$$\frac{\partial \vec{A}\cdot \vec{B}}{\partial \vec{x}}$$
What does the above mean? How do you compute it? All vectors are three vectors and the $\vec{x}$ is the position vector.
$$\frac{\partial \vec{A}\cdot \vec{B}}{\partial \vec{x}}$$
What does the above mean? How do you compute it? All vectors are three vectors and the $\vec{x}$ is the position vector.
It seems that $A$ and $B$ are vector fields depending on $x$. Then $\phi(x):=A(x)\cdot B(x)$ is a scalar function and has a gradient $$\nabla\phi(x)=\nabla\bigl(A(x)\cdot B(x)\bigr)\ .$$ Writing a vector in the denominator of a fraction is bad practice. You cannot divide by a vector.
I agree with Blatter that this is a bad practice, and it is unclear.
It could also mean the Jacobian matrix. It is a matrix that contains partial derivatives, in such a way that the notation preserves "chain rule" for differentials, sort of. E.g. $\dot{\mathbf{f}}(\mathbf{x},t)=\frac{\partial \mathbb f}{\partial \mathbb x} \dot{\mathbb{x}}$.

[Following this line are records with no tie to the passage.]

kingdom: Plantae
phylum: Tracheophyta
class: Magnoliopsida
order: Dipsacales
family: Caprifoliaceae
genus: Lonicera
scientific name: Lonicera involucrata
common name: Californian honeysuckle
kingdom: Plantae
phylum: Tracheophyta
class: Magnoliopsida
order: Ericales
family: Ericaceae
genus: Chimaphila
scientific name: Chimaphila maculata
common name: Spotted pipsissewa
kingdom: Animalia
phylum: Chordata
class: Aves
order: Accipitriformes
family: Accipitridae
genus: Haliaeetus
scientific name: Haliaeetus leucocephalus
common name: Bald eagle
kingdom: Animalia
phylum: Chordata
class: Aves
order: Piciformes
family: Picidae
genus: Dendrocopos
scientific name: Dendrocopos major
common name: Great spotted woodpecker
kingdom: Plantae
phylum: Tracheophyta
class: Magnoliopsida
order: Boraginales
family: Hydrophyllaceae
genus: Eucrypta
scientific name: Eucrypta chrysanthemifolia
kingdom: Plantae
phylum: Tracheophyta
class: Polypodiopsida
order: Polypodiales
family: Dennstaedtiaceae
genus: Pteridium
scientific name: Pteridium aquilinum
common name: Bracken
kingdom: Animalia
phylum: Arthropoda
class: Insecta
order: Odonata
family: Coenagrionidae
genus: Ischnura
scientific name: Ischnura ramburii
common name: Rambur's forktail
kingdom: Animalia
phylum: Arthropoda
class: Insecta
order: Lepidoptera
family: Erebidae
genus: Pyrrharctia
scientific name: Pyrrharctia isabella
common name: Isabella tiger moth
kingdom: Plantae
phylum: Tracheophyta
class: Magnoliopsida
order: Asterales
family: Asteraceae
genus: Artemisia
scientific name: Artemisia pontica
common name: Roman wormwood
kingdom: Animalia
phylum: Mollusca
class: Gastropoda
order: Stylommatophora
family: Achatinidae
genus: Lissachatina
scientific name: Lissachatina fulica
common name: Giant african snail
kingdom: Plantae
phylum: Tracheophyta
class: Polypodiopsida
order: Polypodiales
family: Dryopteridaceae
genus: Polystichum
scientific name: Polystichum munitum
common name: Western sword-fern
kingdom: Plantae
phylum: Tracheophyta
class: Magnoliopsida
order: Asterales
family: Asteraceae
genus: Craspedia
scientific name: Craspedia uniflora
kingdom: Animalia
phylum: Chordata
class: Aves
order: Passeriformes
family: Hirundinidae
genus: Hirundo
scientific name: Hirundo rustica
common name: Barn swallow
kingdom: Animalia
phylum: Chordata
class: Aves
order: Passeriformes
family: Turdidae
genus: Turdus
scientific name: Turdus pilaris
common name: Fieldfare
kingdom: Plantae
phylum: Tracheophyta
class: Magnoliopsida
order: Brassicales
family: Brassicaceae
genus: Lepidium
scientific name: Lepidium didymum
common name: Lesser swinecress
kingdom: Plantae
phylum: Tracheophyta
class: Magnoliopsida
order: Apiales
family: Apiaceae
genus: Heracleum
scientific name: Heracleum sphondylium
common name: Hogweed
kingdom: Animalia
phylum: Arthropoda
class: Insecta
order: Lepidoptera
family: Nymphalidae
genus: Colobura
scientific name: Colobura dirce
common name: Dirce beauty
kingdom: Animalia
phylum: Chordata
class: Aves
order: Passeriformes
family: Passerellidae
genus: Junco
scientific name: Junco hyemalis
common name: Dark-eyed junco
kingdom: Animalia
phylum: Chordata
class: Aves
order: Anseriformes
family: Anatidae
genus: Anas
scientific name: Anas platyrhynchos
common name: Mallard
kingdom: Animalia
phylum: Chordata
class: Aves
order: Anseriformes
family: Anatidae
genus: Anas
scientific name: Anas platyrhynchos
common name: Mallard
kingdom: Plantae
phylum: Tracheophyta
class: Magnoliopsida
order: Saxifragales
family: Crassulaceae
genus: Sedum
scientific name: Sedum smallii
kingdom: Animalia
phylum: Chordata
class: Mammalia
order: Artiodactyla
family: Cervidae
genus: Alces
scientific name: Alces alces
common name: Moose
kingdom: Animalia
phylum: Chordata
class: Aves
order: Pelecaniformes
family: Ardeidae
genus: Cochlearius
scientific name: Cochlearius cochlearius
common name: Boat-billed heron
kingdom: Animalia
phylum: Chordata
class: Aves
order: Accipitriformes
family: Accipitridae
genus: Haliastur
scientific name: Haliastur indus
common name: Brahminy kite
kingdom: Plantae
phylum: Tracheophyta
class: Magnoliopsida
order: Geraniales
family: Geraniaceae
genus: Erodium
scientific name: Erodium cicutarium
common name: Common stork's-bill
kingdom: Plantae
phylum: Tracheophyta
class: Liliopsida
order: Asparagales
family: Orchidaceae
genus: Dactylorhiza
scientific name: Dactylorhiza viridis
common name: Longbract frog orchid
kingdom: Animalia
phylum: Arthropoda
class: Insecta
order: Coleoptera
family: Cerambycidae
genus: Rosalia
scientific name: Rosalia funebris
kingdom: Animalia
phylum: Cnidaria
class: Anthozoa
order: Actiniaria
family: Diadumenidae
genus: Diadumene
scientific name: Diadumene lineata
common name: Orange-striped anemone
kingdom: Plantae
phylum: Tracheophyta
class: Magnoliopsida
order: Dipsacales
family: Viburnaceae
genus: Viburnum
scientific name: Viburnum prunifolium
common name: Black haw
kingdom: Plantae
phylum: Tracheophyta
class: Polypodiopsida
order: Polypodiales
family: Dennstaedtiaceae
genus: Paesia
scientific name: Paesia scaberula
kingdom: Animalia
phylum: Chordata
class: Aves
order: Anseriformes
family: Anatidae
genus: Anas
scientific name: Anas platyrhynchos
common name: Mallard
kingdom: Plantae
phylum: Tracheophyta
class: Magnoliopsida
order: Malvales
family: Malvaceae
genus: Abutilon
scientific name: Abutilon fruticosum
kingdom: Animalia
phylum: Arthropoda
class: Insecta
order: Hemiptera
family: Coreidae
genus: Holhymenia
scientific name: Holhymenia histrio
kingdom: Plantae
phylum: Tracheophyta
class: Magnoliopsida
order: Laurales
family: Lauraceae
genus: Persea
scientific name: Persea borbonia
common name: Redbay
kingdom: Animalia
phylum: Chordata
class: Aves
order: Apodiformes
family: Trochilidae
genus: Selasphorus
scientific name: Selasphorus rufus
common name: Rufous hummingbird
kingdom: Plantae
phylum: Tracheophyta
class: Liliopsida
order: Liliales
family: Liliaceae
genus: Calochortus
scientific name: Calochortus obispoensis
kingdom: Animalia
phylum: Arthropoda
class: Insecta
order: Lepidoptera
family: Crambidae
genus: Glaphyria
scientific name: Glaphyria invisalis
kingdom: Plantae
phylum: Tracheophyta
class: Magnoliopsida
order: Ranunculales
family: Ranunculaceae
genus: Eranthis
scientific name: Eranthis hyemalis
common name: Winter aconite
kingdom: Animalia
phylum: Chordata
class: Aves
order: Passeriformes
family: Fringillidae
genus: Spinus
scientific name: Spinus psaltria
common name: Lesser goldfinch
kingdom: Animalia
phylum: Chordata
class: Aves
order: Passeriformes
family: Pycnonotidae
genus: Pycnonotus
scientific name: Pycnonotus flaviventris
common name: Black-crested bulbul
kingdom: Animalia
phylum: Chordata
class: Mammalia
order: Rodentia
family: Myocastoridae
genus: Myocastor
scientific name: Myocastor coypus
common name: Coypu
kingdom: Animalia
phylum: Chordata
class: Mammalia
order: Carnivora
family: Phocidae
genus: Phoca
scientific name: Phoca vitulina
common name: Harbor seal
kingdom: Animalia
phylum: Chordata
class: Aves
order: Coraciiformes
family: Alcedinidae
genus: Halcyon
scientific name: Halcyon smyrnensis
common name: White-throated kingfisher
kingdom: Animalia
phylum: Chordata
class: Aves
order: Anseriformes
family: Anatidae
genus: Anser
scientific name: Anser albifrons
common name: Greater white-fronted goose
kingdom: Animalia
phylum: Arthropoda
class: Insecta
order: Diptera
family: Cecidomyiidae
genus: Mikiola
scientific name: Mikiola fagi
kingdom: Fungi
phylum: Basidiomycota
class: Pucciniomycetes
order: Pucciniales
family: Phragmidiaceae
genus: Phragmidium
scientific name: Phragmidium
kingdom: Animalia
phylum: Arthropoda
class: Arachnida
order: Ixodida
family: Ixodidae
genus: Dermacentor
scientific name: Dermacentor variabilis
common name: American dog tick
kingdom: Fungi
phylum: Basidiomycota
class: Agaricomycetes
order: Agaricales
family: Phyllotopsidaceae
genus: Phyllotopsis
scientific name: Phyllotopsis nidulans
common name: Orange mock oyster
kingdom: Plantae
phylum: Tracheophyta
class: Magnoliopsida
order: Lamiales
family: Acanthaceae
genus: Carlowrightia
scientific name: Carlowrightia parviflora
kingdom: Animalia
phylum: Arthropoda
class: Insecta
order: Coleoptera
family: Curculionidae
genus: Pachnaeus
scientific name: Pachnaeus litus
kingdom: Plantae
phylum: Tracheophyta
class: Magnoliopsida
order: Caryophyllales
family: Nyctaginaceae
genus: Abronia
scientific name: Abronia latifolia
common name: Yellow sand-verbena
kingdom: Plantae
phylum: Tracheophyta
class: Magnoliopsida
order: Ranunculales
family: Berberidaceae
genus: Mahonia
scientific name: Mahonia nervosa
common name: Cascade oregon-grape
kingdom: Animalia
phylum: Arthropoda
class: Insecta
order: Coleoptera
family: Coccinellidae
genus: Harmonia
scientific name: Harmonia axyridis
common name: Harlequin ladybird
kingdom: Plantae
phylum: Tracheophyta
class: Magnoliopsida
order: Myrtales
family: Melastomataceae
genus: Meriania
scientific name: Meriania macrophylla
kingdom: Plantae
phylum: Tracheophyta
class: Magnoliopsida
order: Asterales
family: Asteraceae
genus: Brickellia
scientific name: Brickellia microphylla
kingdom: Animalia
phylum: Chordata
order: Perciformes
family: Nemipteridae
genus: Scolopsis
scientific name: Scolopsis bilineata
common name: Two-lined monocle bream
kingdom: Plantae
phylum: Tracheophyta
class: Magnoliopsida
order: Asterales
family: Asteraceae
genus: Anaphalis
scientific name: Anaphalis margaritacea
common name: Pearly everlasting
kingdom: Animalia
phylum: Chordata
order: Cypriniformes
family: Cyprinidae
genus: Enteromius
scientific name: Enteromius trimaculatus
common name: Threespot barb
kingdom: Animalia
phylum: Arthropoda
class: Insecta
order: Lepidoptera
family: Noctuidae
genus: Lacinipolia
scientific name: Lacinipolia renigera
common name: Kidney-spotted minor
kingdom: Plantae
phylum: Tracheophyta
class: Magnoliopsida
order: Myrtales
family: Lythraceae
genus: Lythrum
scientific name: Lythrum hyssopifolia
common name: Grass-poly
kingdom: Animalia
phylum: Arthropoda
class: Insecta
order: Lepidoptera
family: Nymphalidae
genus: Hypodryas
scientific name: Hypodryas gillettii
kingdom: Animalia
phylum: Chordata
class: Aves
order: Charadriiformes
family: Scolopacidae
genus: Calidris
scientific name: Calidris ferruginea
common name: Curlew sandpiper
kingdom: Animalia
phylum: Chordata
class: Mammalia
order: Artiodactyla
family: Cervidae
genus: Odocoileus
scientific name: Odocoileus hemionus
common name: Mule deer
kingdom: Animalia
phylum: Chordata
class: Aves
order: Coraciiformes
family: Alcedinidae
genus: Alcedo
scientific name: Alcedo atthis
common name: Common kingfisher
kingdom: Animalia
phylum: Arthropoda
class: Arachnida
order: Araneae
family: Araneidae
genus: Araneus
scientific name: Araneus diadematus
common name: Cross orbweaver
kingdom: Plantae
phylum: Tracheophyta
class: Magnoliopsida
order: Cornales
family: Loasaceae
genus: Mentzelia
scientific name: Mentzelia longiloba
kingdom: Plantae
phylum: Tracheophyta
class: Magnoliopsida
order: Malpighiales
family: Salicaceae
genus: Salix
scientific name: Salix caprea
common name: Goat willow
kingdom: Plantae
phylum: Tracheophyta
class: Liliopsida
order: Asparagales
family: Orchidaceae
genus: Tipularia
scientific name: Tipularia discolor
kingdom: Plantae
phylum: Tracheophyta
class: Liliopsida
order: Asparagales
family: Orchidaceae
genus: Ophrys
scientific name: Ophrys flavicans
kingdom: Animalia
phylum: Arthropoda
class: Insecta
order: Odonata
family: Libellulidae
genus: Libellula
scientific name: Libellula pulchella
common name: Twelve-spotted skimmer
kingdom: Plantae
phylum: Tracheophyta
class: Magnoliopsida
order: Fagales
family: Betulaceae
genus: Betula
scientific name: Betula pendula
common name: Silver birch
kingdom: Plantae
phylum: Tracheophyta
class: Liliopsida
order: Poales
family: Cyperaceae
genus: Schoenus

One example of this notation in use is http://www.cs.huji.ac.il/%7Ecsip/tirgul3_derivatives.pdf, page 2.
In this case, a scalar function is differentiated, so the Jacobian is just a row vector instead of a matrix (though I'm not very sure, I don't see parentheses around $\vec A \cdot \vec B$.)